**Exercise goal**.
Only the line with "tilinumeronsa verottajalle. Minimissään" and the lines after it, to the end of the data, should appear in the answer, each reproduced exactly.

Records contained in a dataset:

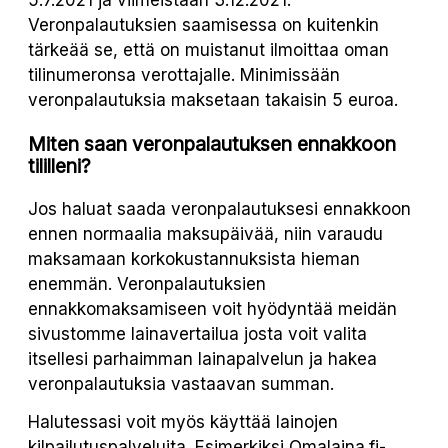
5.7.2021 ja viimeistään 3.12.2021.
Veronpalautuksien saamisessa on kuitenkin
tärkeää se, että on muistanut ilmoittaa oman
tilinumeronsa verottajalle. Minimissään
veronpalautuksia maksetaan takaisin 5 euroa.
Miten saan veronpalautuksen ennakkoon
tililleni?
Jos haluat saada veronpalautuksesi ennakkoon
ennen normaalia maksupäivää, niin varaudu
maksamaan korkokustannuksista hieman
enemmän. Veronpalautuksien
ennakkomaksamiseen voit hyödyntää meidän
sivustomme lainavertailua josta voit valita
itsellesi parhaimman lainapalvelun ja hakea
veronpalautuksia vastaavan summan.
Halutessasi voit myös käyttää lainojen
kilpailutuspalveluita. Esimerkiksi Omalaina.fi-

**Written answer**.
tilinumeronsa verottajalle. Minimissään
veronpalautuksia maksetaan takaisin 5 euroa.
Miten saan veronpalautuksen ennakkoon
tililleni?
Jos haluat saada veronpalautuksesi ennakkoon
ennen normaalia maksupäivää, niin varaudu
maksamaan korkokustannuksista hieman
enemmän. Veronpalautuksien
ennakkomaksamiseen voit hyödyntää meidän
sivustomme lainavertailua josta voit valita
itsellesi parhaimman lainapalvelun ja hakea
veronpalautuksia vastaavan summan.
Halutessasi voit myös käyttää lainojen
kilpailutuspalveluita. Esimerkiksi Omalaina.fi-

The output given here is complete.